◆ TAREFAS DO EXERCÍCIO:
1. Responda com base no texto sobre o romance de Schnitzler:
(a) Em que ano foi publicado o romance Crônica de Uma Vida de Mulher?
(b) Qual era a profissão de Schnitzler?
(c) De que modo Therese sobrevive?
2. No texto sobre o romance de Schnitzler, reescreva de forma mais curta o parágrafo que começa com "O romance Crônica de Uma Vida de Mulher", mantendo seus fatos principais.
3. Escreva a continuação do texto sobre o romance de Schnitzler a partir do ponto em que ele termina.

◆ TRECHO DO TEXTO:
· · ·

O romance Crônica de Uma Vida de Mulher (com organização, prefácio e glossário de Marcelo Backes), publicado em 1928, três anos antes de sua morte, é uma ótima síntese de sua estética e de seu imaginário transformador. A obra de Schnitzler concentra-se basicamente na vida íntima, sexual e psicológica das pessoas, num mundo de moral vitoriana vivendo a turbulenta mudança de costumes que acompanhou ascensão definitiva da permeável cultura burguesa sobre os escombros da estratificação da nobreza. O sexo moderno, digamos assim para tentar entender como ele passa a ser percebido nesse período de transição dos quadros sociais e familiares, é quase que o objeto central da literatura de Schnitzler (que era médico, profundamente interessado na área psiquiátrica), ainda que as vias de fato da sexualidade, a sua explicitação formal, levasse ainda um bom tempo para sair dos bastidores pudicos e se encontrar com a luz do sol na mão de escritores como D. H. Lawrence e Henry Miller. Em Schnitzler, só há o antes e o depois - o ato em si fica na sombra. O curioso é que Schnitzler foi ele próprio a sua cobaia: conforme nos conta Peter Gay, o escritor viveu centenas de casos amorosos pela vida, todos anotados detalhadamente no seu diário.
Crônica de Uma Vida de Mulher conta a história de Therese Fabiani, filha de um militar (que enlouquece) e de uma escritora medíocre de folhetins românticos, e irmã de um estudante de medicina anti-semita?, como boa parte da Áustria de então, e entusiasta do nascente nacional-socialismo. Therese passa uma existência solitária e sombria tendo casos passageiros de amor, um depois do outro, sobrevivendo duramente como preceptora de crianças. O universo afetivo de Sehnitzler é sempre frio, angustiante e incompleto. No meio do caminho, Therese tem um filho, naturalmente indesejado, que é mantido por terceiros, ainda que ela mantenha um tênue laço de mãe; e esse filho será a raiz de sua tragédia anos depois.

· · ·

◆ DADOS FORNECIDOS:

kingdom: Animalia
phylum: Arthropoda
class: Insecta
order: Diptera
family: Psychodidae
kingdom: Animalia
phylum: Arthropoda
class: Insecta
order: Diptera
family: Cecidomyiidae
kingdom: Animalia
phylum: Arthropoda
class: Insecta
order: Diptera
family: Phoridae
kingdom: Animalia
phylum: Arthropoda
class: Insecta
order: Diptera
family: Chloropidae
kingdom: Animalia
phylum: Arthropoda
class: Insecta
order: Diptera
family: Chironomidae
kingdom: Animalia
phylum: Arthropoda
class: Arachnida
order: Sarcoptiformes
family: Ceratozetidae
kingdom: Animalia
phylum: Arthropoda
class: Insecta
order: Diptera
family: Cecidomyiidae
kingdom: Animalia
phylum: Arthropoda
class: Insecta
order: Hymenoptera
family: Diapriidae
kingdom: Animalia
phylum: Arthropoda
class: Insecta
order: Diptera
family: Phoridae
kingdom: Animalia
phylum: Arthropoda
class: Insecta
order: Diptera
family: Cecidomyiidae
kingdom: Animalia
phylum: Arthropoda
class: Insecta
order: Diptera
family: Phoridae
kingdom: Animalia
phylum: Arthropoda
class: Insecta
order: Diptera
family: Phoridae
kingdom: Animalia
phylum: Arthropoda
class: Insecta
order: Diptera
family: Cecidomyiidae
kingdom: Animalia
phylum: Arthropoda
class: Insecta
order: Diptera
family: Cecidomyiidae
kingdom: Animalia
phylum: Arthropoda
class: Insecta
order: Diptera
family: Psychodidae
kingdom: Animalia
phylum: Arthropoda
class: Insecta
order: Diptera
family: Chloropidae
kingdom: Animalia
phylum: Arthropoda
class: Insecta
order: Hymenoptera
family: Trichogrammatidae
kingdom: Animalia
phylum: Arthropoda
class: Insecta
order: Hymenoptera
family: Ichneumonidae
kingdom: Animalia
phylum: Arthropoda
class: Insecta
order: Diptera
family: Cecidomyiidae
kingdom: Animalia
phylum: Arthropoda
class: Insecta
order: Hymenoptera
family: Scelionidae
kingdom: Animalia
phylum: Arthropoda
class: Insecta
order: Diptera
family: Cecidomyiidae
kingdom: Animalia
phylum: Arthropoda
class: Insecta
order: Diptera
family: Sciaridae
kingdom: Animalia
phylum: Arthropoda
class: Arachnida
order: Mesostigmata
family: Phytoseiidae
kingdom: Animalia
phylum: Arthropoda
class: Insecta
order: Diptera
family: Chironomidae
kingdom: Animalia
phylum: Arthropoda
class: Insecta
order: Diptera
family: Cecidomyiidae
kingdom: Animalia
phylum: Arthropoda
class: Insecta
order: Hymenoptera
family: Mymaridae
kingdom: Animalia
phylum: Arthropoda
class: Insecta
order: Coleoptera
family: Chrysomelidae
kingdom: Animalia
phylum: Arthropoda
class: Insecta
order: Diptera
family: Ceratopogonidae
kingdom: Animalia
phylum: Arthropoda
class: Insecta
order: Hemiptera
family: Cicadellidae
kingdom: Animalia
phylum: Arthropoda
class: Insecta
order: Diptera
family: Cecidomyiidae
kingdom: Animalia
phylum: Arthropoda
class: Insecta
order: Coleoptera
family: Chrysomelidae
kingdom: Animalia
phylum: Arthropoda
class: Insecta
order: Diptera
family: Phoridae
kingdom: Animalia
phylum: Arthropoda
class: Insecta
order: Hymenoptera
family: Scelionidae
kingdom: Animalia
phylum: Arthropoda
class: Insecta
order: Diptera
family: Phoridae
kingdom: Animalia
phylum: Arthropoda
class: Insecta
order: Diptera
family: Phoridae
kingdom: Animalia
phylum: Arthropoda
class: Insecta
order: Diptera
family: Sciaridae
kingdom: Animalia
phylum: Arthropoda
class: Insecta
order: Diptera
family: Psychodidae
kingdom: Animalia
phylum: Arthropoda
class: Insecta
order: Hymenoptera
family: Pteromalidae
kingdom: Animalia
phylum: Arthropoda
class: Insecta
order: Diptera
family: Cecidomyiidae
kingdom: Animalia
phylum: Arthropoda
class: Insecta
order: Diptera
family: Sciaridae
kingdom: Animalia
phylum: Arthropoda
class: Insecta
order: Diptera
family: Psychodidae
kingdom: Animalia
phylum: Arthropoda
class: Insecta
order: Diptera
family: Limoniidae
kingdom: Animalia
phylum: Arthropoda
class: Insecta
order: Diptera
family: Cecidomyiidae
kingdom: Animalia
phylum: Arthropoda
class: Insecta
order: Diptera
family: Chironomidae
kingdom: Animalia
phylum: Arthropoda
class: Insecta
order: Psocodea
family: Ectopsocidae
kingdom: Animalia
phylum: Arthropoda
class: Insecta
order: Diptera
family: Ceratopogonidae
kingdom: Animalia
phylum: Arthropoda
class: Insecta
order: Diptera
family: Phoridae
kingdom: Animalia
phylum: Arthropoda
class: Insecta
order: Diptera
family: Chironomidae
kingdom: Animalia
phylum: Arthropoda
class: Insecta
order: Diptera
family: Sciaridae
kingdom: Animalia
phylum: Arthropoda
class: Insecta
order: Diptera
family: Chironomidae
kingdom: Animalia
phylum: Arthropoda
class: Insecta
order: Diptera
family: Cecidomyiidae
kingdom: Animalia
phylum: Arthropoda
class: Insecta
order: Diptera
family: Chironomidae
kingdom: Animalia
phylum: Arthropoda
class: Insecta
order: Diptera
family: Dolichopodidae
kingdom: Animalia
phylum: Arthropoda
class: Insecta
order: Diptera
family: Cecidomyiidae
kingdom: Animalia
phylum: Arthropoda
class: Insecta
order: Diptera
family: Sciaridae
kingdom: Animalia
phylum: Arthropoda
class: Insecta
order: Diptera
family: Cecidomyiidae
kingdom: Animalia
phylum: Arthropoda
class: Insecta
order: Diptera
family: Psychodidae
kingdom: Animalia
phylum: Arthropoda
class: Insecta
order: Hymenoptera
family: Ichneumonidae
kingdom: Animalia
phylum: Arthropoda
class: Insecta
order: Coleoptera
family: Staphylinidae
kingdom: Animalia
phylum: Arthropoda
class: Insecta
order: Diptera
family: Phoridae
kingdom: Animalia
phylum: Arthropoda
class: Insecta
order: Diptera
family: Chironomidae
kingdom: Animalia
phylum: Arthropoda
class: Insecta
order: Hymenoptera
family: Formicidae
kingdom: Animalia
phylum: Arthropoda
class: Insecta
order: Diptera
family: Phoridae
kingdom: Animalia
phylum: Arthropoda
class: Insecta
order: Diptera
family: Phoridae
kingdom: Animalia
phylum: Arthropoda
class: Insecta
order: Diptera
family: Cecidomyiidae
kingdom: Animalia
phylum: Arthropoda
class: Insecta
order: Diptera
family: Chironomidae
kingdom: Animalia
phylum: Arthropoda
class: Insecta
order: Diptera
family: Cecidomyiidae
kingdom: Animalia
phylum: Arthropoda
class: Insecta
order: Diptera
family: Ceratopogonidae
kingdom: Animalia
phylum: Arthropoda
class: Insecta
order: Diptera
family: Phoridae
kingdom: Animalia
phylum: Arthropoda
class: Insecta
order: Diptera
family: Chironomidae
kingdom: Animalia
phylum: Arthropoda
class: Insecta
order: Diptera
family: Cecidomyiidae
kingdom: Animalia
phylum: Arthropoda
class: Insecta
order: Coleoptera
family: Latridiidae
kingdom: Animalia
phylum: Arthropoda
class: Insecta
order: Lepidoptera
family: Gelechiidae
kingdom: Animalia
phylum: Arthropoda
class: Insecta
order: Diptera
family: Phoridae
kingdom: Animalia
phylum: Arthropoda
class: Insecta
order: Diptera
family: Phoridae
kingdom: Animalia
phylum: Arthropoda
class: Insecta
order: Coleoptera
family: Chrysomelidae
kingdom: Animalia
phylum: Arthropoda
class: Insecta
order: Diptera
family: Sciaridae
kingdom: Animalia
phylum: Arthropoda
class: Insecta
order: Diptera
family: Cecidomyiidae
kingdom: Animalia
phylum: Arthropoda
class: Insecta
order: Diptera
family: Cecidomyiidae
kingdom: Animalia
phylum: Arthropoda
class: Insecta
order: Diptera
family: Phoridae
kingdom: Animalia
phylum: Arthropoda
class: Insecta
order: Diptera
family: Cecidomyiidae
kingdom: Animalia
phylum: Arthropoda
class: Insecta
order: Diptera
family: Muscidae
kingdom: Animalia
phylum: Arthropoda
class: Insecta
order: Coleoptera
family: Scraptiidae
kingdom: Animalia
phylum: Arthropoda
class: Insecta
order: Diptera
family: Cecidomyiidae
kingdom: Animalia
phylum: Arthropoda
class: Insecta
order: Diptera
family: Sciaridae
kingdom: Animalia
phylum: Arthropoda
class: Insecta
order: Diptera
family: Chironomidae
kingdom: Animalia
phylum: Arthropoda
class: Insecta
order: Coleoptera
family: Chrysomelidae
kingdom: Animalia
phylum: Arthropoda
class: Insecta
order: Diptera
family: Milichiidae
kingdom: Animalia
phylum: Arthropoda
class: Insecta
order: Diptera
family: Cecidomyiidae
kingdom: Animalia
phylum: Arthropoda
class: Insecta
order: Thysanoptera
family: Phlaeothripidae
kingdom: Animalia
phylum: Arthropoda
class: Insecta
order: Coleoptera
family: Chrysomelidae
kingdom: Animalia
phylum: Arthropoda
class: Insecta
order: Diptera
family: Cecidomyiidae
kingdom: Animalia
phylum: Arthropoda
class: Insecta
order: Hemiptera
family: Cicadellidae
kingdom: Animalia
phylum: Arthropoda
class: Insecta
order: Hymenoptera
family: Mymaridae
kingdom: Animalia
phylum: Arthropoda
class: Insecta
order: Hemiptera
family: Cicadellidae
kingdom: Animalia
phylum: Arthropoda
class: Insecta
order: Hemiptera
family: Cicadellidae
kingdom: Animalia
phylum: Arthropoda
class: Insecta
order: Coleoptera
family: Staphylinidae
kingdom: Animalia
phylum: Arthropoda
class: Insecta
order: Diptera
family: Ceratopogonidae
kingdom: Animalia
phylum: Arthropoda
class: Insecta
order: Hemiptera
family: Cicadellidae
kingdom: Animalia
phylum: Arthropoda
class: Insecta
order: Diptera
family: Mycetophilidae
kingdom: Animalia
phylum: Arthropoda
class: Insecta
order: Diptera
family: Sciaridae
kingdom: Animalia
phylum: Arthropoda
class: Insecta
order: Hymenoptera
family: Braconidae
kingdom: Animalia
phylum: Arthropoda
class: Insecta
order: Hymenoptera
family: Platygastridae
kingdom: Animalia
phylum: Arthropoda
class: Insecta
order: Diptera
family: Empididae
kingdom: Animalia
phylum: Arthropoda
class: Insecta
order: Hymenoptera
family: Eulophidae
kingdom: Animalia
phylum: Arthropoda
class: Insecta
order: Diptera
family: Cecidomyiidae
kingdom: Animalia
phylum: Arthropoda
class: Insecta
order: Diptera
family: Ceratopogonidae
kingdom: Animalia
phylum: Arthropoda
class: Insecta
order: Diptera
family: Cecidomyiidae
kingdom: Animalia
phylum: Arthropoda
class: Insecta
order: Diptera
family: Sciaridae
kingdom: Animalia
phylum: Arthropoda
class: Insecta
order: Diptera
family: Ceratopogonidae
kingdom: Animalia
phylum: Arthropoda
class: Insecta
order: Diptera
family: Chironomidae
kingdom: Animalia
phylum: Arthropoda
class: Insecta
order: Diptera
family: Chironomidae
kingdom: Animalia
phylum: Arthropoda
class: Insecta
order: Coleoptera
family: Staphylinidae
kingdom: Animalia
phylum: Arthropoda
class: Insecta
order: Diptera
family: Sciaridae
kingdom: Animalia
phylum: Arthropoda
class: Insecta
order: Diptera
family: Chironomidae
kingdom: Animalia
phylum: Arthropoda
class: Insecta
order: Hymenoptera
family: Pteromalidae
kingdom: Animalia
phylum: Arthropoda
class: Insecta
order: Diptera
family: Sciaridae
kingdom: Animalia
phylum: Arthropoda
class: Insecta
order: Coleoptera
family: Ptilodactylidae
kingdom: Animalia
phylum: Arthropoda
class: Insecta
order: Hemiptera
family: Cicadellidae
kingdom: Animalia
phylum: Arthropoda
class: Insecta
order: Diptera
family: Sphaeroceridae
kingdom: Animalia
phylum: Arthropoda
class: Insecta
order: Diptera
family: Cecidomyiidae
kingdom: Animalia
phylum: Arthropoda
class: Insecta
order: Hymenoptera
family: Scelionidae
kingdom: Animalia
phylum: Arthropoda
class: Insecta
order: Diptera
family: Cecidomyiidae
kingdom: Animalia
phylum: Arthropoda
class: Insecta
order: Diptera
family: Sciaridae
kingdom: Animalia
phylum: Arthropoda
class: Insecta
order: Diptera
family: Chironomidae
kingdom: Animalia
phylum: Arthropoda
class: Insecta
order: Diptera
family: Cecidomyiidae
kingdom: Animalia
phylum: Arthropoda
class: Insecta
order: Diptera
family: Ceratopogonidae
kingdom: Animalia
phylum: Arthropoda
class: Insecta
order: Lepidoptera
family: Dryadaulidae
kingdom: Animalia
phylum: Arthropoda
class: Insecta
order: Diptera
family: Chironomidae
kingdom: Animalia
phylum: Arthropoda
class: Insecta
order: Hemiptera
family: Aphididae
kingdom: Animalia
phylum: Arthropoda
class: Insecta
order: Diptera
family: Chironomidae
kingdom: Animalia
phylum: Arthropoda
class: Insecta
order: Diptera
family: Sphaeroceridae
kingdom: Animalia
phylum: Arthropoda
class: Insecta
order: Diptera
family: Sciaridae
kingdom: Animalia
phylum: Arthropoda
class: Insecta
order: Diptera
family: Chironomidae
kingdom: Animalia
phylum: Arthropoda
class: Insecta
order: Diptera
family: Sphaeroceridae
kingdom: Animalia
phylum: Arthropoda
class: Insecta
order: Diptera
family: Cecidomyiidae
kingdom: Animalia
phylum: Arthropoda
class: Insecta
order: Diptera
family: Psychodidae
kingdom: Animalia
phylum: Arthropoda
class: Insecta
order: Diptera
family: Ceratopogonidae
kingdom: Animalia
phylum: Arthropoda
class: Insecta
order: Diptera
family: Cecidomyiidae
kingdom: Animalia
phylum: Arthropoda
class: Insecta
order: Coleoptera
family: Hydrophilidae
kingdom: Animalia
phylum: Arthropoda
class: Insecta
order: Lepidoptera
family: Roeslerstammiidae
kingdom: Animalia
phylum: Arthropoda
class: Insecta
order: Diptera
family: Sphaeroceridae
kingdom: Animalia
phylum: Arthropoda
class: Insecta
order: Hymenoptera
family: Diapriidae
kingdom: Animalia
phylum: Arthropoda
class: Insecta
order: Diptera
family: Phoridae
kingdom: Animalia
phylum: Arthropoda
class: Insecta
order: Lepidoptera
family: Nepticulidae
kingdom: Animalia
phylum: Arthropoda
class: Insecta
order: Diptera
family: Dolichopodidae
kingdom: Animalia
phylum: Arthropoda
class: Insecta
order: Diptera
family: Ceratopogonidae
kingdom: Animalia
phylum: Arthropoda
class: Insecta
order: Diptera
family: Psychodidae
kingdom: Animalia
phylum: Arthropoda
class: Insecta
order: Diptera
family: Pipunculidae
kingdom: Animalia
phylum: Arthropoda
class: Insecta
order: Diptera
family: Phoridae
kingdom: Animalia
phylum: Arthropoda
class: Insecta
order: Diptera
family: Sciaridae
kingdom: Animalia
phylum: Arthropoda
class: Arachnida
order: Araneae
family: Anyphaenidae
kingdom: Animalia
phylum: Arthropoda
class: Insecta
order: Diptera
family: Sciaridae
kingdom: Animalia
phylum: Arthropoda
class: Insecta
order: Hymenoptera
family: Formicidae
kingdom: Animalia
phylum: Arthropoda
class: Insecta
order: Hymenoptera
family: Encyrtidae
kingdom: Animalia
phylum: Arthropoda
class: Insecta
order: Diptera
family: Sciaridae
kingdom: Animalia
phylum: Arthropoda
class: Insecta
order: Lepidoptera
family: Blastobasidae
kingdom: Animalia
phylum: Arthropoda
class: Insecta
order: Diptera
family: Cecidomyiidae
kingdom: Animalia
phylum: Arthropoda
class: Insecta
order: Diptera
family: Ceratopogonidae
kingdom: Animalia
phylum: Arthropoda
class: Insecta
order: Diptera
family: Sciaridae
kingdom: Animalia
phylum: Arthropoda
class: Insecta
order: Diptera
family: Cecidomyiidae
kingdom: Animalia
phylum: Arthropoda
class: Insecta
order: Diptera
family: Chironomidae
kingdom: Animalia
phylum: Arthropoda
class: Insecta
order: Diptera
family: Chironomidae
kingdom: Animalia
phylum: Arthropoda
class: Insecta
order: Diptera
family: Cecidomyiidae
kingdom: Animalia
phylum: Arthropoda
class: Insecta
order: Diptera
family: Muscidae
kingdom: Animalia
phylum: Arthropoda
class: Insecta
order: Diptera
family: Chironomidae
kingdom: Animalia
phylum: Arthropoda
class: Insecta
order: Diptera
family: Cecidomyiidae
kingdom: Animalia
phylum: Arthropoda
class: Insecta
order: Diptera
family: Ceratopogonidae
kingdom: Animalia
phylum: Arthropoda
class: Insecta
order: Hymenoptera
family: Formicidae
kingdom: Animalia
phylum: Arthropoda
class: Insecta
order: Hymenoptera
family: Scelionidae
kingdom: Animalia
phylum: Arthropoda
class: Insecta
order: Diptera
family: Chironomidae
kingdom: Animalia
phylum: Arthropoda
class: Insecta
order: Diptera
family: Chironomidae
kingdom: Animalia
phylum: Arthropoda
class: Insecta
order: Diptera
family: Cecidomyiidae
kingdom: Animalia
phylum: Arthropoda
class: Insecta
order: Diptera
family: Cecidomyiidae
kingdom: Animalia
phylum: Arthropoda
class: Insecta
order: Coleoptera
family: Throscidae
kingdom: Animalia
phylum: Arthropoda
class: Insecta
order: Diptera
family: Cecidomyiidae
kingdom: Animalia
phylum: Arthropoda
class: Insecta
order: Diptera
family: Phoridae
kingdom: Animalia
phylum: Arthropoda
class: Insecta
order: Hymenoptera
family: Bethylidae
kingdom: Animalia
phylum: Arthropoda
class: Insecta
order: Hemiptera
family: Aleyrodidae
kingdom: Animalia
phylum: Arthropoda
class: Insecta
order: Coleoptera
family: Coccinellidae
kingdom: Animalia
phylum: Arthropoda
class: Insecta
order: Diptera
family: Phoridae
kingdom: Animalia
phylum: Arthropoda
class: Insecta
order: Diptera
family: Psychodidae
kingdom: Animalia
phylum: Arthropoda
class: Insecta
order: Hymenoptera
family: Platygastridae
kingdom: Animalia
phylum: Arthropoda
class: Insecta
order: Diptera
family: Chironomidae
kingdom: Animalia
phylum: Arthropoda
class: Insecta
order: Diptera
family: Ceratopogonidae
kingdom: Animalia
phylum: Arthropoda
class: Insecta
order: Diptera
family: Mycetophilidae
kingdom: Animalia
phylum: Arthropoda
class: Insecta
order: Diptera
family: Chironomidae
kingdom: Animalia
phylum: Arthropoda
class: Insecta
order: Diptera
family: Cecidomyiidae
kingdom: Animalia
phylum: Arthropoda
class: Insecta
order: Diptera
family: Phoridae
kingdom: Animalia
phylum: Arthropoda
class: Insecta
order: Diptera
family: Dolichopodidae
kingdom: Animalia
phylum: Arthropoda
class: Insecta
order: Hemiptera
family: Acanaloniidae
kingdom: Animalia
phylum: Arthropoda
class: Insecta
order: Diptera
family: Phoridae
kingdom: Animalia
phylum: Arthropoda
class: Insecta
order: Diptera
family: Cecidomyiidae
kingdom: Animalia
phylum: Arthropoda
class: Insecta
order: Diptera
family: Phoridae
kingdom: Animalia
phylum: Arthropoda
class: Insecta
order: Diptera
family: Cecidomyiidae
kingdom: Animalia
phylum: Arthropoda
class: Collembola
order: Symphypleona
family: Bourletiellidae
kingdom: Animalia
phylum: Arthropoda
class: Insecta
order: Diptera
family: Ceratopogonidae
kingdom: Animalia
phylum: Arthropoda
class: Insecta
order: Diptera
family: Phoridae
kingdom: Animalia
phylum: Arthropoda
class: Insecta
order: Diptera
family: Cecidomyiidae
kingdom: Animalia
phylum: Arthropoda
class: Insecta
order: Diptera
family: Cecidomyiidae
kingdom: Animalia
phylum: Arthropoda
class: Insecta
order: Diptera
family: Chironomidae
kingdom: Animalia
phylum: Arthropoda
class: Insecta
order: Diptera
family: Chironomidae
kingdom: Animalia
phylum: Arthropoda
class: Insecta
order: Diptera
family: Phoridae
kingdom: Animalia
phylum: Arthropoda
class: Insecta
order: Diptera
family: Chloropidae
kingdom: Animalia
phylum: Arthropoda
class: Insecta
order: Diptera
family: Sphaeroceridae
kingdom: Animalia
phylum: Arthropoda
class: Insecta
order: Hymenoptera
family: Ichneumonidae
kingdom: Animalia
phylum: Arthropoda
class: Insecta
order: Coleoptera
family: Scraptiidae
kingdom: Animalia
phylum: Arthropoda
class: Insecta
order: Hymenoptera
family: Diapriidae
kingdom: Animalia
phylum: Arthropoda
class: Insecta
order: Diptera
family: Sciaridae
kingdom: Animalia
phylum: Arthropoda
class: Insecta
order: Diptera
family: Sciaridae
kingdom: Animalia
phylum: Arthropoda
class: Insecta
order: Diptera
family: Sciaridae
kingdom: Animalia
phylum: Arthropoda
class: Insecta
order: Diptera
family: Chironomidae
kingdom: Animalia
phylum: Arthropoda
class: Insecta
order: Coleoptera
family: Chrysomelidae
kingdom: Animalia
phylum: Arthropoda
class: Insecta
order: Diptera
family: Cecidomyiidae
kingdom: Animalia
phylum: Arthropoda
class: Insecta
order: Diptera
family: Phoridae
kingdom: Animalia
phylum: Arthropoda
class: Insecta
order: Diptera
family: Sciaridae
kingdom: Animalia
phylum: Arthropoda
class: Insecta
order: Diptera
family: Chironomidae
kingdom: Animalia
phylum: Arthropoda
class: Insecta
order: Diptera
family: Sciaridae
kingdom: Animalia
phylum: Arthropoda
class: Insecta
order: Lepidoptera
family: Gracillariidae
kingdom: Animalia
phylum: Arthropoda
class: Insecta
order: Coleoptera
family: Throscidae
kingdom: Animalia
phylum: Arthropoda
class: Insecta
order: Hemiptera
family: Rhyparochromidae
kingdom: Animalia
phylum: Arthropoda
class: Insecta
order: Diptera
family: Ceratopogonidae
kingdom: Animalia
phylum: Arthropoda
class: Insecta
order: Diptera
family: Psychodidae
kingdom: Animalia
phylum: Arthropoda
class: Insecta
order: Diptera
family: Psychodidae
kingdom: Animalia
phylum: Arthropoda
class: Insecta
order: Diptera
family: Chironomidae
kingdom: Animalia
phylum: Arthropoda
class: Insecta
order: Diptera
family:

· · ·

◆ RESULTADOS ESPERADOS:
1.
(a) Em 1928.
(b) Ele era médico.
(c) Ela sobrevive duramente como preceptora de crianças.

2. Publicado em 1928, três anos antes da morte de Schnitzler, e organizado por Marcelo Backes, o romance Crônica de Uma Vida de Mulher sintetiza a estética e o imaginário do autor. A obra de Schnitzler trata da vida íntima, sexual e psicológica das pessoas num mundo de moral vitoriana, abalado pela ascensão da cultura burguesa sobre a nobreza. O sexo moderno é quase o objeto central de sua literatura, mas o ato em si fica na sombra, pois só há o antes e o depois. Segundo Peter Gay, o próprio Schnitzler, que era médico interessado em psiquiatria, viveu centenas de casos amorosos e os anotou em detalhe no diário.

3.
No livro, a voz do narrador é soberana; tudo que sabemos, sabemos pelo seu olhar, que só raras vezes passa a palavra aos personagens - como no final, quando ocorrem alguns diálogos dramáticos. Mas essa aparente simplicidade narrativa, que avança metódica pelo implacável tempo cronológico com a frieza de um inventário, deixa sempre entrever os fios de tensão social, ética e moral daquele tempo e daquele espaço. E são visíveis na obra os traços de sua genealogia literária. Em vários momentos percebese a presença da inspiração gótica, poderosa na tradição romântica: Quando chegou ao quarto, sentiu seu coração vazio e pesado. Estava sentada sobre a cama, na escuridão, e olhava pela janela aberta em direção à noite abafada e negra. Os tempos, entretanto, são outros; essa moldura melancólica e anacrônica serve de fundo ao mundo dos desejos inconscientes do indivíduo, potencialmente desagregadores (como queria Freud): Ela tinha sonhos lascivos, horríveis e belos; mas era sempre com os braços de desconhecidos. A natureza é um participante hostil (um anoitecer frio e carrancudo); o mundo, uma aparência enganadora (Falsidade e astúcia por todo canto). Numa frase simples do narrador, vemos a síntese da percepção que o indivíduo tem diante daquele novo mundo que arrastava os fantasmas de um passado inútil: Therese sentiu apenas uma coisa: como sua própria vida era vazia e sem esperança.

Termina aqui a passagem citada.